Выбрать главу

Проблема, с которой столкнулся президент Обама, была совершенно иной. Информация, к которой он имел доступ, была неизбежно ограниченной. Последствия его решения зависели от множества известных и неизвестных фактов, и было мало оснований для того, чтобы придать им вероятностный характер. Ни один свод правил не регулировал реакцию людей в комплексе, кем бы они ни были, или пакистанского правительства или военных. Ситуация была уникальной, и президент не мог обучить себя, принимая это решение тысячи раз и видя результат. В лучшем случае, он мог бы использовать свободные аналогии с ситуациями, с которыми сталкивался он и другие политические лидеры. Но любая историческая аналогия была бы натянутой. Энтони Иден, который вышел из состава кабинета Чемберлена в 1938 году, потерял пост премьер-министра в 1957 году после того, как провел ошибочную аналогию между Гитлером и Насером и начал неудачное вторжение в Суэц. Обама, по крайней мере, имел возможность узнать, каковы были ближайшие последствия его решения, чего часто не бывает при принятии важных политических или деловых решений. Но его проблема заключалась не в вычислениях. Мы не думаем, что это просто провал нашего воображения, когда говорим, что нам трудно понять, что на самом деле начал бы делать компьютер, исполняющий обязанности президента Соединенных Штатов в этой ситуации.

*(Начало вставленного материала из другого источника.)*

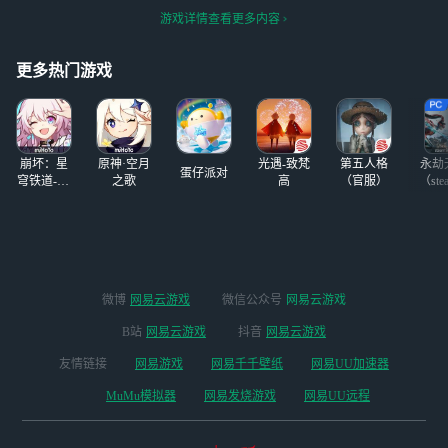
游戏详情查看更多内容
更多热门游戏
崩坏：星
原神·空月
光遇-致梵
第五人格
永劫
蛋仔派对
穹铁道-4.4
之歌
高
（官服）
（ste
版本
微博
网易云游戏
微信公众号
网易云游戏
B站
网易云游戏
抖音
网易云游戏
友情链接
网易游戏
网易千千壁纸
网易UU加速器
MuMu模拟器
网易发烧游戏
网易UU远程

И даже компьютеры, играющие в шахматы и го, не запрограммированы на оптимизацию. Как и предполагал Герберт Саймон в 1950-х годах (когда он сильно недооценил время, которое потребуется для создания машины, способной победить гроссмейстера), эти машины удовлетворяют. Они находят не лучший ход, а ход, который достаточно хорош. В принципе, существует "лучший" способ игры в шахматы - идеальная игра, в которой ни один ход белых или черных не может быть улучшен. Это было бы "решением" шахматной игры (которое экономисты в характерном стиле называют суб-игровым совершенным равновесием Нэша). Но у нас нет и, возможно, никогда не будет достаточно мощных компьютеров, чтобы найти такую игру. Если ни Магнус Карлсен (чемпион мира 2019 года), ни Deep Blue не могут сыграть идеальную партию в шахматы, то предположение о том, что обычные люди и предприятия могут оптимизировать игру в экономической жизни, поражает воображение.

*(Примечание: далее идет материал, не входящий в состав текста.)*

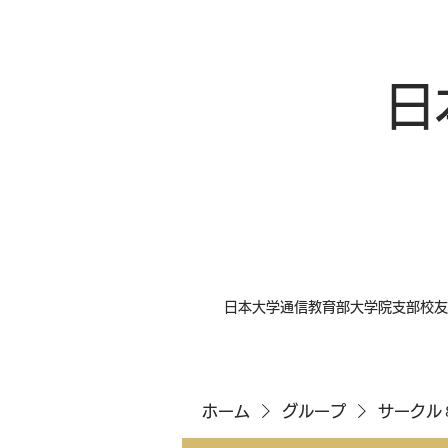
日
日本大学通信教育部大学院支部校友
ホーム
グループ
サークル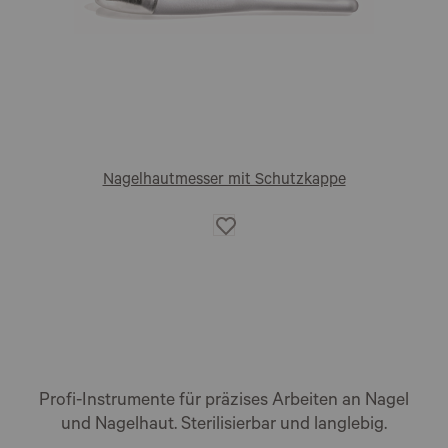
Nagelhautmesser mit Schutzkappe
Auf
die
Wunschliste
Profi-Instrumente für präzises Arbeiten an Nagel
und Nagelhaut. Sterilisierbar und langlebig.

Канеман утверждает, что для понимания человеческого поведения шум - случайность - даже более важен, чем "предубеждения". Он с нетерпением ждет того дня, когда искусственный интеллект устранит нашу природную глупость: "очень трудно представить, что при наличии достаточного количества данных останутся вещи, которые могут делать только люди". В результате он считает, что было бы неплохо "заменить человека алгоритмами везде, где это возможно". Таким образом, можно избежать предвзятости и шума, которые якобы представляют собой систематические и случайные отклонения человека от аксиоматически рационального поведения.

Но математические рассуждения применимы только к маленькому миру, а не к большому миру, в котором мы живем, и неясно, как компьютер узнает, что является "рациональным" в этом мире. Компьютеры могут выполнять многие задачи быстрее и надежнее, чем люди, и мы должны использовать их для этих задач. Но компьютер не смог бы решить проблемы, с которыми столкнулись Наполеон и Обама, и дал бы неверный ответ на проблему Виниара. Слишком долго недооценивали и недокармливали тот тип интеллекта, который необходим, чтобы справиться с миром радикальной неопределенности. Концепции предвзятости и шума, на которых основывается большая часть поведенческой экономики, если принять их за общую теорию, несовместимы с радикальной неопределенностью, эволюцией и коллективным характером принятия решений человеком.

В мире радикальной неопределенности невозможно избежать суждений. Помните старую пословицу: делайте только то, что можете сделать только вы. Мы должны применить это к человеческим рассуждениям в мире радикальной неопределенности. Нам не нужно бояться компьютеров, мы должны их использовать. Для этого необходимо суждение. Хорошее суждение не может быть сведено к двенадцати правилам жизни, семи привычкам эффективных людей или даже к двадцати одному уроку для XXI века.